Employees’ social security contributions will go up

However, the earnings-related pension and unemployment insurance contributions payable by employees will increase, while those paid by employers will decrease accordingly. Pension contributions will increase by 0.2 percentage points in 2017 and 2018 and by another 0.4 points in 2019 and 2020. Employees’ unemployment insurance contributions will, in turn, go up by 0.45 percentage points in 2017 and by another 0.4 points in 2018.

The contributions payable by a person currently earning 1,500 euros per month will increase by about 120 euros in 2017. However, as these payments are partially tax-deductible, the real reduction will amount to 70 euros. The Finnish government has promised that if the contract reaches 85% coverage of employees, taxes will be reduced by a total of 415 million euros next year. At a monthly income of 1,500 euros, this will offset the contribution increases, representing an €18 increase in annual income.

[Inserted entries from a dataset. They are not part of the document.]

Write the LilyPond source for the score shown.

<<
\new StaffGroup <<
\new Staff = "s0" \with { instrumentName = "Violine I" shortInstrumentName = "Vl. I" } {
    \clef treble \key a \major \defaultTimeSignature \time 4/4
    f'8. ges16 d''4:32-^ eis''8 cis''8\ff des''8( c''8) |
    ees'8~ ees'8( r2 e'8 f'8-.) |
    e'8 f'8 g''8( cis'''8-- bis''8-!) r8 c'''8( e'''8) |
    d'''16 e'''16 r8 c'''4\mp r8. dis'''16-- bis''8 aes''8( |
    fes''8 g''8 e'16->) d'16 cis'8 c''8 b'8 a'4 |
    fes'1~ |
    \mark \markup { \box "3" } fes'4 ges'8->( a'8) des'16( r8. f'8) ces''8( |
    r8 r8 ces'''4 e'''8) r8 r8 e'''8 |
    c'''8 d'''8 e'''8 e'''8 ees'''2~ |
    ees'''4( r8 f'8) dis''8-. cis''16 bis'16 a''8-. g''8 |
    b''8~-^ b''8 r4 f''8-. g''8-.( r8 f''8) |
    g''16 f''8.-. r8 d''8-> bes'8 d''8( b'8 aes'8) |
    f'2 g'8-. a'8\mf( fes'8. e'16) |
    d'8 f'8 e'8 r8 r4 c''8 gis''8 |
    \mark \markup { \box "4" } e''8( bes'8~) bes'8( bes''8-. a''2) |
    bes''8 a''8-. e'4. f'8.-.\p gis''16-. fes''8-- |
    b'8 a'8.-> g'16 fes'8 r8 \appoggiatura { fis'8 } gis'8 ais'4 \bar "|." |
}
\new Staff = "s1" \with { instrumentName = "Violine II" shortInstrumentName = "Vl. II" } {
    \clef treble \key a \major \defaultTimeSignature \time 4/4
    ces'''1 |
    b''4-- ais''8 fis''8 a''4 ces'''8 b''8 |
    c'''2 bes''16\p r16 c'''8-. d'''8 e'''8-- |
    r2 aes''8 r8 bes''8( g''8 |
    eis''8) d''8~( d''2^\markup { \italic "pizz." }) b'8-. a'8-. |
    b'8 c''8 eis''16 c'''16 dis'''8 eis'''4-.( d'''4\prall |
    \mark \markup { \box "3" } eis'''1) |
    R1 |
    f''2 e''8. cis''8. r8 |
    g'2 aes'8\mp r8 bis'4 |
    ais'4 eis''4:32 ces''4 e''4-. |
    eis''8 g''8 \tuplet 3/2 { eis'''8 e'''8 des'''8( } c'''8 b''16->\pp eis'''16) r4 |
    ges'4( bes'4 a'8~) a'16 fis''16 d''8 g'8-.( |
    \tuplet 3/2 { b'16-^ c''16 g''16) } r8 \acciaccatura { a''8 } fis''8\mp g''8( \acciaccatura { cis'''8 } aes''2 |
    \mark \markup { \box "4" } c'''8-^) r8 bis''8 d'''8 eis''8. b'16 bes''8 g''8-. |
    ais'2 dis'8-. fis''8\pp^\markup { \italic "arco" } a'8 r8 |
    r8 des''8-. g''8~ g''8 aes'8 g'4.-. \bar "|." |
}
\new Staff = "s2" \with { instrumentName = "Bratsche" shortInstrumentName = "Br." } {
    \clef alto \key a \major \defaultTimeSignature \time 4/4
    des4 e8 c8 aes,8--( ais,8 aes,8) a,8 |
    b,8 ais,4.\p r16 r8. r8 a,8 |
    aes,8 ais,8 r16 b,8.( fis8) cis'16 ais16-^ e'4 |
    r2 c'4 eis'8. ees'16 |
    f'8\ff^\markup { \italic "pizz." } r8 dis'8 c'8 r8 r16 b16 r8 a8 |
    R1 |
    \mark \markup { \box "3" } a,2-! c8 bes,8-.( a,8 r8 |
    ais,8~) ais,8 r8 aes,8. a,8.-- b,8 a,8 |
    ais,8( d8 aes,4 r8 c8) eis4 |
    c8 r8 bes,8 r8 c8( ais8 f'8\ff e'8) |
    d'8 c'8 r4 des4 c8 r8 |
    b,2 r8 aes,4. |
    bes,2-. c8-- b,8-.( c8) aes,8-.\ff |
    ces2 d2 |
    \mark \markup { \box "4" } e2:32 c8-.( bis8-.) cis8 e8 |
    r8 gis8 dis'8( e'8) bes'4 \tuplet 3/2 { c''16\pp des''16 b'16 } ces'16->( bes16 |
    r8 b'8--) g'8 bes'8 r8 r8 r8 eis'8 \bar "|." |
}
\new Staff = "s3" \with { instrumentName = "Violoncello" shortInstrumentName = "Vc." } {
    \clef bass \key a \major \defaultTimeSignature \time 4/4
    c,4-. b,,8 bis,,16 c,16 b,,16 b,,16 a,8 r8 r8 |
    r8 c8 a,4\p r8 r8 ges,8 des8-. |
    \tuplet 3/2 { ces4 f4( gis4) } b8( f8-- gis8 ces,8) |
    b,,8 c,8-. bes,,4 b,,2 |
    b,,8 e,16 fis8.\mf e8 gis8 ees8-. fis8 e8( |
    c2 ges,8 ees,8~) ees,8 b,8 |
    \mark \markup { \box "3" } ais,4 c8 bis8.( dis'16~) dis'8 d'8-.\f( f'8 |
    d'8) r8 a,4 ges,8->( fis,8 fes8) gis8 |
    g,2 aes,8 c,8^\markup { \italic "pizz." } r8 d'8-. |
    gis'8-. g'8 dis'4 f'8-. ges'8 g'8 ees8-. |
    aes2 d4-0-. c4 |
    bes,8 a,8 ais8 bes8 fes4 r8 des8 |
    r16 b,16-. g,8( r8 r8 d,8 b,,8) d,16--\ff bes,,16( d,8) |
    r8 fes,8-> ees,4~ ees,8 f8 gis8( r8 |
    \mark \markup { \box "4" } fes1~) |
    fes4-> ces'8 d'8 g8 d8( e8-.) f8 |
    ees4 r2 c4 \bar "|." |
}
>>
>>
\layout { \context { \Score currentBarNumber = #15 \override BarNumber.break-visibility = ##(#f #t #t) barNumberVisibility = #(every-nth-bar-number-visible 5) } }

Mandatory labour laws were scrapped

There is no certainty about tax decisions for the following years, but if the notion floated a year ago about tax cuts amounting to one billion euros over the term of the current government holds up, there will be some allowance for reductions in the years to come as well.

The Finnish government promised, as per the competitiveness contract, to do away with additional cuts of 1.5 billion euros in items such as unemployment benefit, which would have gone ahead if the contract had fallen through. Likewise, the package of mandatory labour laws introduced last autumn was scrapped. In addition, the majority of cuts planned for adult education subsidy were cancelled.